Repeat the lines of the listing starting at the line that contains "ಪಾರ್ವತಿ ಕೋಟೆ ನಿಧನ; ಗಾಯಕ ಶಶಿಧರ ಕೋಟೆ ಅವರಿಗೆ" and ending at the line that contains "Pri nákupe nad 200 EUR doprava zdarma", with both of those lines included. Leave the pictures out of your answer.

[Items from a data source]
* * *
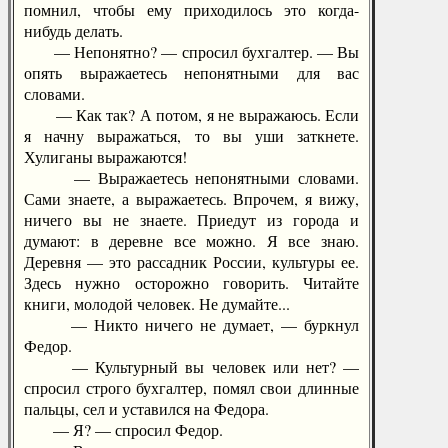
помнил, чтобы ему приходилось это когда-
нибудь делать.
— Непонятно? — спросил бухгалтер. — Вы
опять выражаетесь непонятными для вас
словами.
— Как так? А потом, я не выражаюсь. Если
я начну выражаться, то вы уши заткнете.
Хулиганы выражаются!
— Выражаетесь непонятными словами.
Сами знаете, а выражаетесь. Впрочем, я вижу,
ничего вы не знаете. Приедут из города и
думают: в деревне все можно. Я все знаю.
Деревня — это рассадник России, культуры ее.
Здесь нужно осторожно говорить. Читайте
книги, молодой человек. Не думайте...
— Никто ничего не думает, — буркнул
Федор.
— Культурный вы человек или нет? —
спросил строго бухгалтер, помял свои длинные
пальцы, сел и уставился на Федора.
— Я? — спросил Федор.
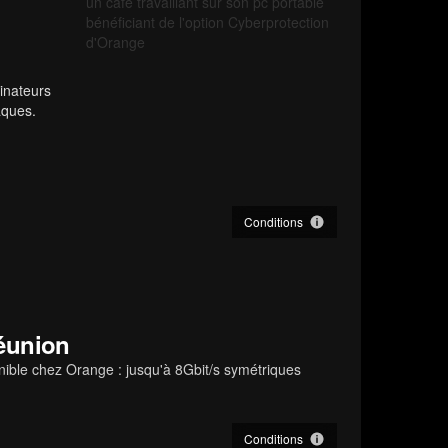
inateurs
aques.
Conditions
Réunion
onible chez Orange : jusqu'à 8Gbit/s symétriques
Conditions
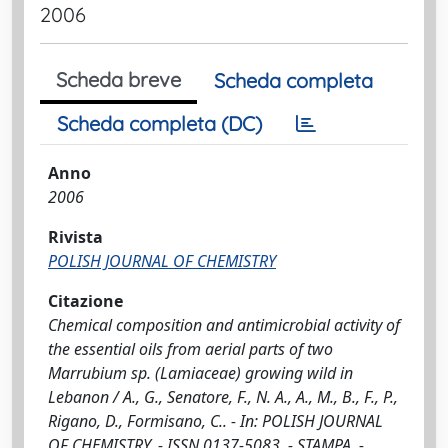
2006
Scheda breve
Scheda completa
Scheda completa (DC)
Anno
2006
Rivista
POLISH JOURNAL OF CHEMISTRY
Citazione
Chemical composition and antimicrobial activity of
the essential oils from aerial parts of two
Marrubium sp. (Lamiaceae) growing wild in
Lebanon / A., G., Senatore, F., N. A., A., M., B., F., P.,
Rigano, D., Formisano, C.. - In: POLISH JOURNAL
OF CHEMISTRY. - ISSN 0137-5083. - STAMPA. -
* * *
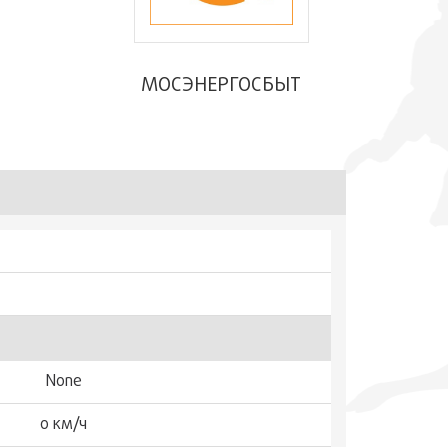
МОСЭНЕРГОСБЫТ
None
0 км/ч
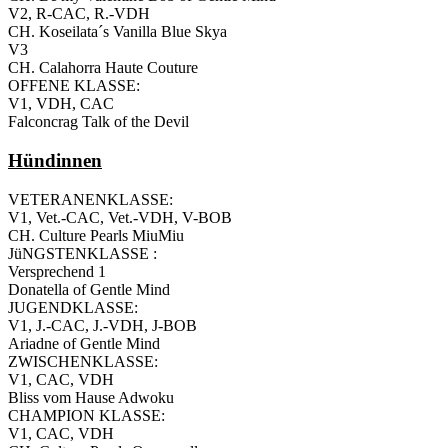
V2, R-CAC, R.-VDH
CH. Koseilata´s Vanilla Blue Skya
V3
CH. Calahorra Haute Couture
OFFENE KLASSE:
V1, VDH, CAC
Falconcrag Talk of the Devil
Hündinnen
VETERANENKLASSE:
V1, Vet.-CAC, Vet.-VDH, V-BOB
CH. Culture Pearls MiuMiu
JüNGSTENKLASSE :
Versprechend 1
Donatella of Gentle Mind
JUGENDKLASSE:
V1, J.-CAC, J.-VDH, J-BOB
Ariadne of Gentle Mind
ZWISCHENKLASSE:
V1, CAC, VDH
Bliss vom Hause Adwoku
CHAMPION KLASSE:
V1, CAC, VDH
* * *
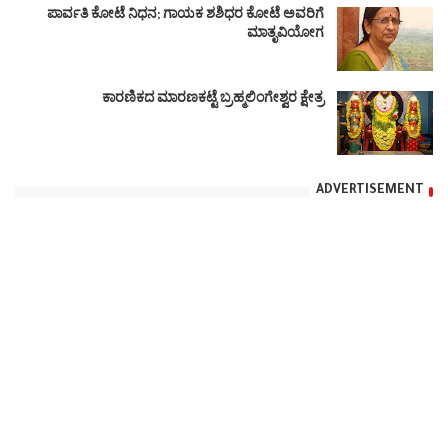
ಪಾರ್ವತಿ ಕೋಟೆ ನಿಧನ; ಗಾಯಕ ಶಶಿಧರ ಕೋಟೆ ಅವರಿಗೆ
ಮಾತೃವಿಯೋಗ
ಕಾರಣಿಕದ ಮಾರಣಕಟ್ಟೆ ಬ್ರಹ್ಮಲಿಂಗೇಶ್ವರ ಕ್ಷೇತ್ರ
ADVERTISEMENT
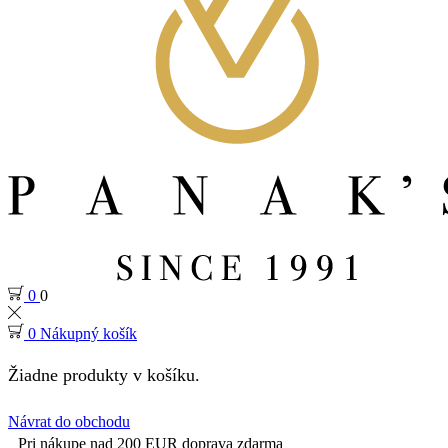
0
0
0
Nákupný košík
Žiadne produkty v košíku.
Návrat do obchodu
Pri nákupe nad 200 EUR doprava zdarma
* * *
[THE ANSWER]
ಪಾರ್ವತಿ ಕೋಟೆ ನಿಧನ; ಗಾಯಕ ಶಶಿಧರ ಕೋಟೆ ಅವರಿಗೆ
ಮಾತೃವಿಯೋಗ
ಕಾರಣಿಕದ ಮಾರಣಕಟ್ಟೆ ಬ್ರಹ್ಮಲಿಂಗೇಶ್ವರ ಕ್ಷೇತ್ರ
ADVERTISEMENT
0
0
0
Nákupný košík
Žiadne produkty v košíku.
Návrat do obchodu
Pri nákupe nad 200 EUR doprava zdarma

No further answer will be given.